This post is featured as part of Election Month here on Tableau Public.
You really want to viz the elections! But you don't know where to find the data, hmm.
Worry no more! We've got you covered. By the time you finish this post, you'll have tons of data on your hands.
1. Let the Data Come to You
What if you could get some new data sets sent to your email every week? Or what if you could collect tweets and news articles on the elections without having to lift a finger? Wouldn't it be wonderful?
Data is Plural, a newsletter by Jeremy Singer-Vine
Jeremy Singer-Vine, data editor at BuzzFeed, created the Data is Plural newsletter about a year ago. Every week, he sends to his subscribers an email containing the links to five data sets.
His Sept. 28 newsletter contained US elections data sets including, among others, county-level results. By signing up, you'll get access to all the data sets shared in the past. They come in a neat Google Sheet, accessible via a link at the bottom of the newsletter.
Subscribe to Data is Plural and get some new data sets emailed to you every week!
Automating Data Collection with IFTTT
If you've been reading the Tableau Public blog for a while, you probably know that we like to use IFTTT to automate data collection. The concept is easy: You set up a recipe containing a trigger (event A) and a consequence (action B).
Event A can be candidate X tweeting about the elections, and action B can be adding a new line to a Google Sheet with the date and time, the content of the tweet, and the URL. You can find the recipe for this action here.
Using this recipe for the Twitter accounts of Donald Trump and Hillary Clinton, you will soon get two massive data sets—with an average of 24 tweets a day for Clinton and 10 for Trump since August 18, when I set my own recipe.
With the data collected, you can build visualizations like the below one, showing which are the favorite themes of each candidate.
Some other useful IFTTT recipes for collecting elections data, or more generally, politics data include:
- Save your Feedly articles to a Google Sheet so you can do media-coverage analysis.
- Create a spreadsheet of new laws to keep track of bills signed by the president.
2. Visit Open-Data Portals
Government data is often available on open data portals. A big plus: it is usually clean and formatted for analysis (keyword: usually!).
We here at Tableau Public have been actively looking for elections data and have found the following two portals to be gold mines:
Ballotpedia contains all you need to know about American politics, from the federal to the local level, with both historical and current data.
Enigma.io is a data warehouse website making public data easily searchable and downloadable.
Note that you need to create a free trial account with which you can download up to 80 data sets a month for free. To find data sets of interest, you can search by topics (i.e. politics > government spending > lobbying) or by keyword. You will then be presented with a list of data sets, complete with a full description. Once you've understood what the data is about, you can click on the "export" button to download it as a CSV.
3. Scrape the Internet
In the past, we've mentioned web scrapers like Import.io. The truth is, election data is seldom presented in a way that makes such tools necessary. To collect your elections data, the Google Sheets formula IMPORTHTML() might very well be all you need.
The IMPORTHTML() formula lets you scrape an HTML table from any webpage. You just need to identify the ranking of your table in the webpage. Then, create a new Google spreadsheet and enter the formula:
In this formula, "https://etc..." is the page's URL (between quotation marks), "table" indicates that you want to retrieve a table, and n is the rank of your table in the page.
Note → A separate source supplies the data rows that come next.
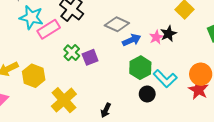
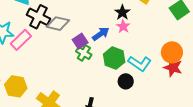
gray diamond: (117, 24) -> (58, 24), moved
black star: (168, 34) -> (122, 12), moved
green cross: (72, 53) -> (84, 53), moved
purple square: (90, 57) -> (80, 41), moved

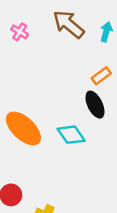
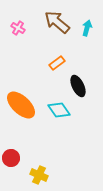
orange rectangle: (101, 76) -> (57, 63), moved

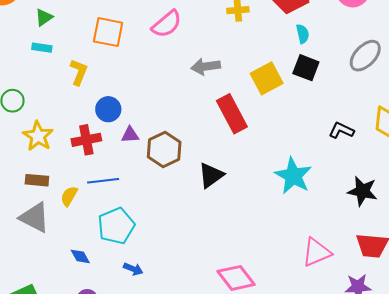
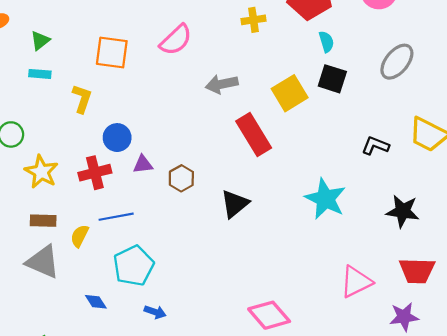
brown hexagon: (164, 150) -> (181, 178), size x0.7

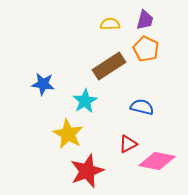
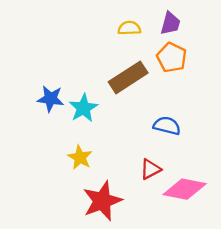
cyan star: (85, 101) -> (83, 108), moved
yellow star: (68, 134) -> (80, 157), size x0.7

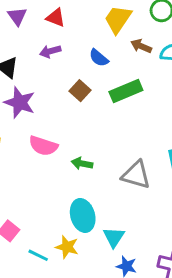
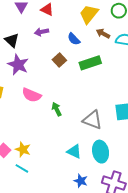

If you want to learn more about Google Sheets formulas, you can read Florian's blog post, "Using the Import Functions in Google Sheets to Easily Scrape Data."
A good place to start scraping tables is obviously Wikipedia. On this topic, I'll simply direct you to Jewel Loree's post, "Protip: Wikipedia Is a Treasure Trove of Data Sets."
There must be another thousand ways of getting your hands on elections data. But finding data is only the first stop of the journey, so make sure you settle on a data set and start visualizing it!